賈島是因悲悽的身世和早年不堪的經歷,而有了逃避的念頭。

他是唐朝最笨的詩人,但他的推敲卻令後世念念不忘

正如聞一多所說:“於是他愛靜、愛冷,也愛這些情調的象徵——鶴、石、冰雪。黃昏與秋是傳統詩人的時間與季候,但他愛深夜過於黃昏,愛冬過於秋,他甚至愛貧、病、醜和恐怖。”

在許多人眼中,賈島刻字酌句是為“笨”、“蠢”,詩風悽惻、蕭颯,而“讀之使人不歡(嚴羽)”,甚至是如“蟲吟草間”。

但他們沒有去想,偌大個唐朝,能夠下筆千言,汪洋恣肆而文不加點,字字皆精,句句都妙者,也不過李白一人。

即便是與李白比肩的“詩聖”杜甫,不是也被調侃“借問別來太瘦生,總為從前作詩苦”,不是也感嘆“為人性僻耽佳句,語不驚人死不休”。

可見所謂“蠢”“笨”,實則不過是源於對作詩的痴迷與虔誠,“為伊消得人憔悴,衣帶漸寬終不悔”。

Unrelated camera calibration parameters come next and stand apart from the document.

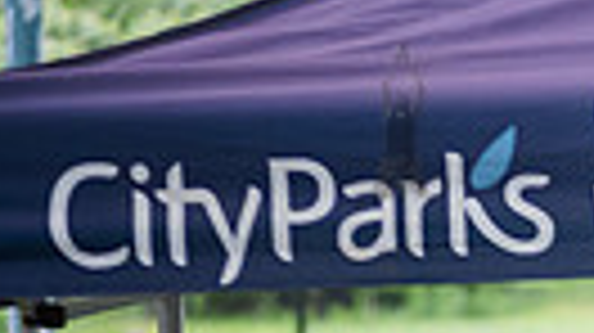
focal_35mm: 575
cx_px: 1269
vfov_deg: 2.1
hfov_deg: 3.7
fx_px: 9049
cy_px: 772
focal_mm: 125
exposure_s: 1/160
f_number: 4
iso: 1600
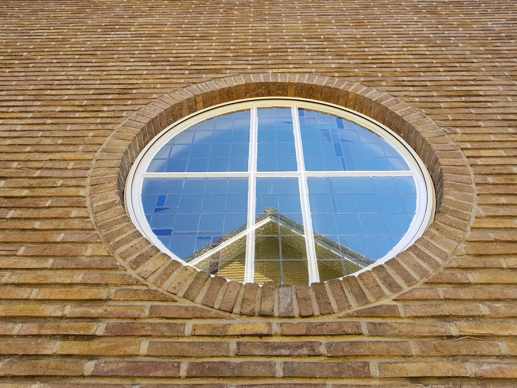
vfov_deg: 53.1
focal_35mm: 26
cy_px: 194
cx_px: 258
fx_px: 388
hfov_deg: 67.3
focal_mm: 4.2
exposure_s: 1/216
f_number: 1.7
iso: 40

佛家將“痴”作“無明”解,認為一切的煩惱都是由於“痴”。

然而如果我們也曾深切地愛過什麼東西,便該懂得:

能有所痴,有所執,是多麼幸運的一件事。

他是唐朝最笨的詩人,但他的推敲卻令後世念念不忘

至於賈島詩風的淒冷、枯寂,則更是深受時代、身世的影響。

如孟郊、賈島者,身處中晚唐這樣一個孤舟飄蓬般的時代,所見所聞都是深秋的蕭瑟、衰敗,寒冬的死寂、肅殺,又如何能強求他們發出如李白“天生我材必有用,千金散盡還復來”般的豪言壯語。

一個時代必有一個時代的語言,如人飲水,冷暖自知。

如果說李白屬於盛唐,屬於那個萬國來朝、氣勢恢宏、昂揚自信的時代;

那麼賈島便屬於晚唐,屬於孤煙嘶馬,屬於落日斜陽,屬於每一個王朝的末世,屬於每一個跌宕時代裡悽惶無措的詩人們。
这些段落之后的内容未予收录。